Pourquoi s’associer à sept autres établissements de recherche?

En menant la même recherche dans différents centres, il est plus facile de recruter des patients et d’obtenir rapidement l’échantillon voulu. La population de patients est aussi davantage diversifiée, ce qui facilite la généralisation des résultats, sans distinction d’origine ethnique ou de milieu socio-économique ou d’autres facteurs. Les données obtenues permettent de voir de quelle manière certains facteurs peuvent influencer les résultats. Nous avons déjà pu observer que le traitement est moins efficace chez les enfants qui vivent avec un seul de leurs parents.

Vous aviez déjà étudié le THADA avec l’Université de New York. Comment les autres partenariats sont-ils nés?

L’Institut de recherche en santé mentale des États-Unis souhaitait étudier les traitements multimodaux et a invité plusieurs chercheurs et établissements à soumettre des projets. L’Institut en a retenu sept. Ensuite, il a demandé aux sept candidats retenus, qui avaient présenté des projets très différents, de travailler ensemble et de préparer un seul projet qui soit représentatif de leurs atouts respectifs.

Cela n’a pas dû être facile.

Non, et il nous a fallu un an pour y parvenir. Ce proces sus a permis de ne retenir que ceux aptes à travailler en collaboration. Tous ont fait preuve de bonne volonté et nous avons réussi à présenter un seul projet mené de manière identique dans l’ensemble des centres de l’étude.

Quel fut le rôle de l’Institut de recherche en santé mentale dans ce processus?

LilyHechtman_sUn rôle très actif. Ses représentants ont pris part à toutes les réunions et délibérations et au moindre déraillement, ils nous rappelaient fermement à l’ordre! C’était la première fois qu’ils optaient pour cette approche multicentrique, une méthode qu’ils ont expérimentée plusieurs fois depuis.
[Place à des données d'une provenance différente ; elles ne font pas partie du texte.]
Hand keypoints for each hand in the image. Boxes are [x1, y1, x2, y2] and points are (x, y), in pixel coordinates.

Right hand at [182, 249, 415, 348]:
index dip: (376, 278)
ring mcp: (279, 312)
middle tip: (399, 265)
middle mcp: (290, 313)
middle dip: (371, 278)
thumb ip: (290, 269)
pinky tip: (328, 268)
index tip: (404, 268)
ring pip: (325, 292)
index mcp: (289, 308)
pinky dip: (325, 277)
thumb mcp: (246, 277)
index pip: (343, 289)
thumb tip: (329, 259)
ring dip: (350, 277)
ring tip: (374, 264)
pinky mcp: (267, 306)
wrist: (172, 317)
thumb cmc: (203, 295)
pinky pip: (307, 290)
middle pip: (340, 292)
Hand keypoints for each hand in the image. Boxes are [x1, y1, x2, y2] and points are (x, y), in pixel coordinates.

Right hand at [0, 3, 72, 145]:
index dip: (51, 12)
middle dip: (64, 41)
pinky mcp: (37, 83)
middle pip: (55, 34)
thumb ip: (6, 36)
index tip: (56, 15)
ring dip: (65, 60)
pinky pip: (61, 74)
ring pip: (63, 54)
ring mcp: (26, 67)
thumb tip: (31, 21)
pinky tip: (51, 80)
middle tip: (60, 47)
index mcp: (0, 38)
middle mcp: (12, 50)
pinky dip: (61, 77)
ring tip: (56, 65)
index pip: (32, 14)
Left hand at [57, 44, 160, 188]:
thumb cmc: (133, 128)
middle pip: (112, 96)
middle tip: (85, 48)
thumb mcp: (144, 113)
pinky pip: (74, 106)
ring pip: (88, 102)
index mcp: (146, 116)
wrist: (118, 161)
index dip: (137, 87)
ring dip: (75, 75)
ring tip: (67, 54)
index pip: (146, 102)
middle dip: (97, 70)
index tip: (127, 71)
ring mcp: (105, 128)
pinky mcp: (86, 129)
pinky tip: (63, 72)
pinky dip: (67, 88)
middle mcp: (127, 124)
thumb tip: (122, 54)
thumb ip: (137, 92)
Une fois les critères d’admissibilité et de traitement uniformisés, y a-t-il eu des « dissidences »?

Pas du tout. Au départ, nous tenions une conférence téléphonique hebdomadaire pour discuter d’un certain nombre de sujets dont les médicaments, la mise en oeuvre et les critères d’admissibilité des enfants; un processus de collaboration et de consultation qui demeure. Si je veux augmenter la dose prescrite à un patient, je dois soumettre une demande au comité de psychopharmacologie constitué de psychopharmacologues de chacun des centres de l’étude. Ainsi, les patients reçoivent de meilleurs traitements, car les décisions à leur sujet prennent appui sur l’expérience collective d’intervenants chevronnés.

Quelles sont les qualités d’un bon partenaire de recherche?

En novembre, l’Académie canadienne de psychiatrie de l’enfant et de l’adolescent s’est réunie lors d’un congrès à Toronto. L’un des conférenciers était Jim Swanson, directeur de l’étude à l’Université de Californie à Irvine. En le présentant, j’ai mentionné que notre collaboration était plus durable que de nombreux mariages! Du coup, je me suis dit que les ingrédients d’un bon partenariat de recherche étaient les mêmes que ceux d’un bon mariage : Beaucoup de confiance et du respect. Il faut aussi que chaque partenaire soit convaincu de la valeur de la contribution de l’autre. Si en plus vous vous appréciez, c’est encore mieux.

Lʼétude multicentrique de suivi du traitement multimodal du THADA chez lʼenfant est financée par les Instituts de recherche en santé des États‑Unis.